Against Democracy: My quick intro to rational ignorance and rational irrationality

A few days ago I wrote up a quick intro to two important ideas from public choice theory for the benefit of a group of Facebook friends involved in such projects as thinkbynumbers.org and quantimodo.com. Public choice theory is relevant to such projects insofar as they are intended to eventually affect public policy, or to provide effective methods of rational truth-finding and decision-making.

I repost that same text here, sans some of the major typos:

A QUICK INTRO TO RATIONAL IGNORANCE AND RATIONAL IRRATIONALITY

1. This stuff pertains to public choice theory, which is defined by Wikipedia as: "the use of modern economic tools to study problems that traditionally are in the province of political science. From the perspective of political science, it is the subset of positive political theory that models voters, politicians, and bureaucrats as mainly self-interested."

2. An important point for much of the theory of public choice in democracies is the fact that the probability that any individual's vote will affect the outcome of the election is generally negligible. For example, in U.S. presidential elections, the probability that your vote will affect the election's outcome is comparable to that of winning the lottery seventy seven times in a row. This is because your vote only makes a difference if all the other votes happen to be exactly tied, so that your vote turns out to be the deciding vote - or perhaps if your vote happens to be the one leading to an exact tie!

3. RATIONAL IGNORANCE: According to Wikipedia, "The term was coined by Anthony Downs, An Economic Theory of Democracy". Wiki sez: "Rational ignorance occurs when the cost of educating oneself on an issue exceeds the potential benefit that the knowledge would provide." Applied to democracy, voters are to be expected to be rationally ignorant about the issues they vote on. This is because, since their vote almost certainly won't change policy, they have nothing to gain from making an informed vote rather than an uninformed one. On the other hand, the cost of informing themselves is considerable. Some people enjoy informing themselves about such issues, but they are a small minority.

4. Empirically, voters really are very ignorant about politics and economics. They are least ignorant about the aspects of politics that are the most entertaining.

5. Donald Wittman, in The Myth of Democratic Failure, has defended democracy against many of the usual criticisms from public choice theorists.

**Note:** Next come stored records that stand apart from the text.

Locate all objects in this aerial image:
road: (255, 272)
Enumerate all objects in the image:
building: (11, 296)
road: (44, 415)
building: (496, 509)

One argument he makes in the book is that, because of the miracle of aggregation, rational ignorance is not actually a problem: provided that people are merely ignorant and not systematically biased, their mistakes should cancel out. Also, if you assume that 5% of the electorate is well-informed on the relevant issues, you could argue that those 5% effectively decide the outcome of the election, whereas the votes of the other 95%, which are randomly distributed, cancel each other out.

6. Bryan Caplan, who credits Donald Wittman with "waking [him] from [his] dogmatic slumbers in political economy" (echoing Kant re: Hume), has compiled empirical evidence that voters are, in fact, systematically biased, thus concluding that Wittman's argument is valid but not sound. In his book The Myth of the Rational Voter, Caplan identifies four main widespread biases about economics: "Make-work bias", "Anti-foreign bias", "Pessimistic bias", "Anti-market bias".

7. The term RATIONAL IRRATIONALITY, coined by Bryan Caplan, sounds all kinds of oxymoronic, but the two occurrences of "rational" in the phrase refer to two different kinds of rationality:

a. Epistemic rationality: "forming beliefs in truth-conducive ways"

b. Instrumental rationality: "choosing effective means to attain one's goals, given one's beliefs"

8. So while the idea of rational ignorance is that it is *instrumentally* rational to be ignorant, the idea of rational irrationality is that it is *instrumentally* rational to be *epistemically* irrational.

9. The costs of overcoming ignorance are generally high because studying the relevant issues takes time and effort. The costs of overcoming epistemic irrationality are generally high whenever people simply *enjoy* being epistemically irrational. Bryan Caplan argues that people have "preferences over beliefs": there are beliefs that people just like to hold whether they are true or not, and giving them up would be emotionally costly to them - often extremely costly. So if the expected rewards from giving them up aren't high enough, they won't.